Re-evaluating of Chemotaxis in Acanthamoeba castellanii and Acanthamoeba polyphaga : A Modern Perspective Using Advanced Imaging and Tracking Technologies

Chemotaxis, the directed movement of an organism towards nutrients or away from noxious agents is a fundamental process for the survival of many microorganisms. We combined high-resolution imaging, microfluidic gradients, and frame-by-frame tracking to re-evaluate Acanthamoeba chemotaxis to microbial glycans (Mannan, Mannose, N -acetyl-d-glucosamine (GlcNAc), N -acetyl-muramic acid (MurNAc)) and peptides ( N -formyl methionyl-leucyl-phenylalanine (fMLP) and Boc-Phe-Leu-Phe-Leu-Phe (BOC_FLFLF)). Our quantitative tracking results on A. castellanii confirm the core patterns in the original studies reported by Schuster and Levandowsky; attraction to fMLP and GlcNAc and lack of response to MurNAc or the peptide antagonist BOC-FLFLF, while revealing previously missed attraction to mannan. In contrast, A. polyphaga demonstrated a more restricted response, with significant chemotaxis observed only toward fMLP, and lack of motility in the presence of MurNAc or BOC-FLFLF. Notably, formyl peptide responses were differentially modulated: BOC-FLFLF reduced fMLP-induced directionality in A. castellanii without impairing motility, while in A. polyphaga , it suppressed both velocity and orientation.

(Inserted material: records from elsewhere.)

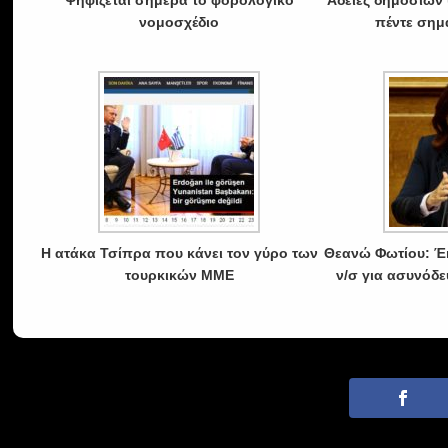
Ψηφίζεται σήμερα το φορολογικό
Άδειες δημοσίων
νομοσχέδιο
πέντε σημ
Η ατάκα Τσίπρα που κάνει τον γύρο των
Θεανώ Φωτίου: Έ
τουρκικών ΜΜΕ
ν/σ για ασυνόδ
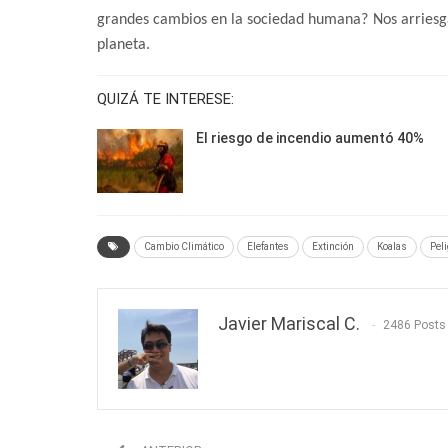
grandes cambios en la sociedad humana? Nos arriesga
planeta.
QUIZÁ TE INTERESE:
El riesgo de incendio aumentó 40%
Cambio Climático
Elefantes
Extinción
Koalas
Peli
Javier Mariscal C.
2486 Posts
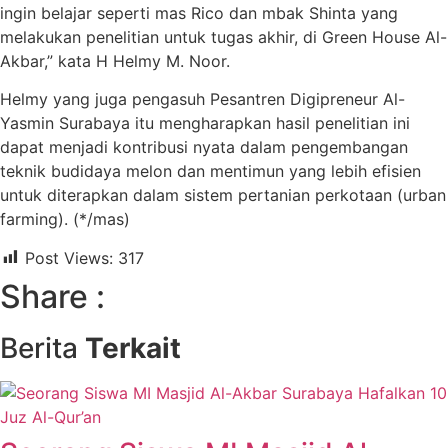
ingin belajar seperti mas Rico dan mbak Shinta yang
melakukan penelitian untuk tugas akhir, di Green House Al-
Akbar,” kata H Helmy M. Noor.
Helmy yang juga pengasuh Pesantren Digipreneur Al-
Yasmin Surabaya itu mengharapkan hasil penelitian ini
dapat menjadi kontribusi nyata dalam pengembangan
teknik budidaya melon dan mentimun yang lebih efisien
untuk diterapkan dalam sistem pertanian perkotaan (urban
farming). (*/mas)
Post Views:
317
Share :
Berita
Terkait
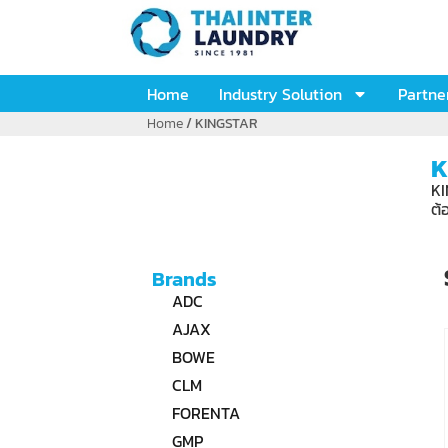
Home
Industry Solution
Partne
Home
/ KINGSTAR
K
KI
ต้
Brands
ADC
AJAX
BOWE
CLM
FORENTA
GMP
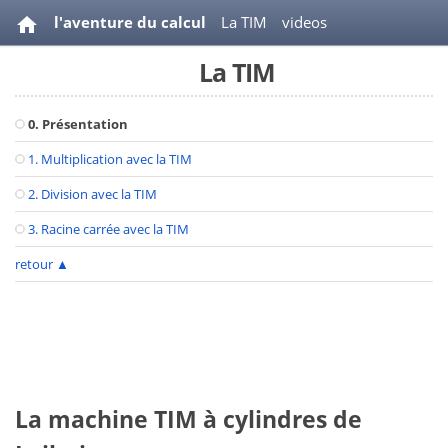
l'aventure du calcul
La TIM
videos
La TIM
bibliographie
0. Présentation
1. Multiplication avec la TIM
2. Division avec la TIM
3. Racine carrée avec la TIM
retour
▲
La machine TIM à cylindres de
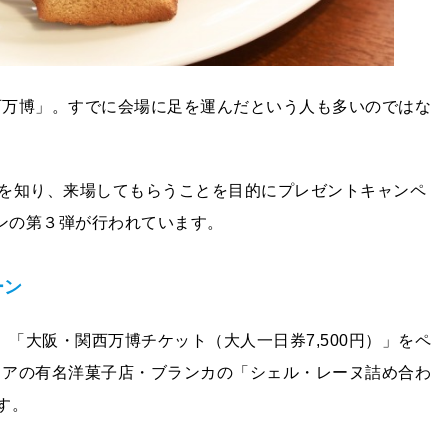
関西万博」。すでに会場に足を運んだという人も多いのではな
を知り、来場してもらうことを目的にプレゼントキャンペ
ーンの第３弾が行われています。
ーン
、「大阪・関西万博チケット（大人一日券7,500円）」をペ
エリアの有名洋菓子店・ブランカの「シェル・レーヌ詰め合わ
す。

These distinct chemoattractant “signatures” are consistent with micro-niche adaptation, and we hypothesise that fine-scale tuning of receptor thresholds to local prey spectra contributes to the observed species differences rather than large-scale habitat segregation. By integrating advanced methodologies with classical paradigms, this study offers new perspectives on Acanthamoeba chemotaxis and supports emerging models of protist pattern recognition paralleling innate immunity.